Pendant plus de deux heures les manifestants se sont rassemblés dans le calme place du Capitole à Toulouse pour rendre hommage à Rémi Fraisse. « Je pense beaucoup à Rémi parce que j’étais présent justement à cette manifestation. On a fait les mêmes études, il a le même âge que moi donc j’aurais très bien pu me retrouver à la place de Rémi », raconte un jeune homme.
« Nous on ne voulait pas qu’ils abattent des arbres, ils ont abattu des arbres et on n’a jamais voulu qu’ils abattent des hommes et ils ont abattu un homme», ajoute un autre. « Rémi ne savait pas que la police pouvait le tuer ».
« Sous de mes yeux, j’ai dessiné des larmes de sang pour représenter ma peine et ma colère en même temps. Malgré ce qui s’est passé, les travaux ne sont que suspendus, ils auraient dû être arrêtés. On sent qu’ils n’ont pas de sentiment et que l’argent passe avant l’humain », estime une manifestante.

=== Consignes ===
a) Recopiez fidèlement le passage de l’article sur l’hommage à Rémi Fraisse, de « Pendant plus de » à « un jeune homme. ».
b) Rédigez la suite de l’article sur le rassemblement en hommage à Rémi Fraisse, à partir de sa dernière phrase.
Les données n’ont aucun rôle dans ce travail.

=== Extrait des données ===

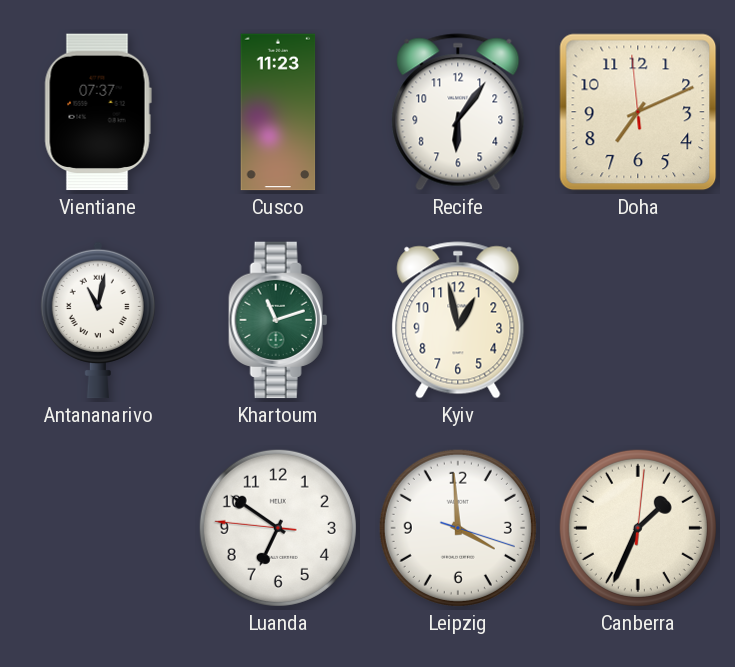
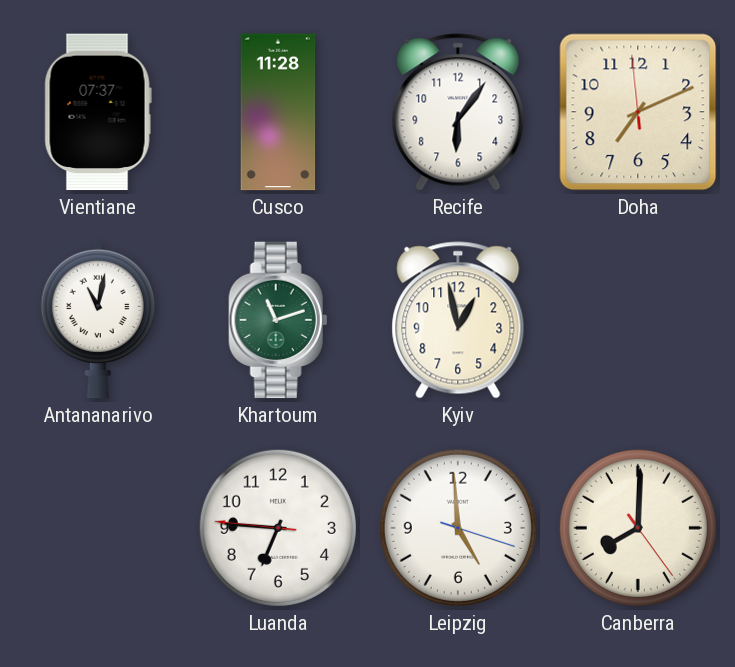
Cusco: 11:23 -> 11:28
Luanda: 6:50 -> 6:45
Leipzig: 3:59 -> 4:59
Canberra: 1:34 -> 8:00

=== Résultats des tâches ===
a)
Pendant plus de deux heures les manifestants se sont rassemblés dans le calme place du Capitole à Toulouse pour rendre hommage à Rémi Fraisse. « Je pense beaucoup à Rémi parce que j’étais présent justement à cette manifestation. On a fait les mêmes études, il a le même âge que moi donc j’aurais très bien pu me retrouver à la place de Rémi », raconte un jeune homme.

b)
Les manifestants ont ensuite tenté de défiler dans les rues du centre-ville puis vers le palais de justice, mais ils ont été bloqués par les forces de l’ordre. Des affrontements ont alors éclaté au milieu des passants entre une minorité de manifestants et les forces de l’ordre qui ont chargé pour tenter de disperser la foule. Jets de projectiles côté manifestants, tirs de grenade lacrymogène et de grenades assourdissantes côté policiers et gendarmes.
Chloé faisait partie du cortège, elle témoigne des violences qui ont eu lieu : « Au moment où on arrivait sur le palais de justice, c’est devenu très violent. Nous avons rebroussé chemin. Il y a eu beaucoup plus de lancées de grenades et d’explosifs, et nous nous sommes dispersés. »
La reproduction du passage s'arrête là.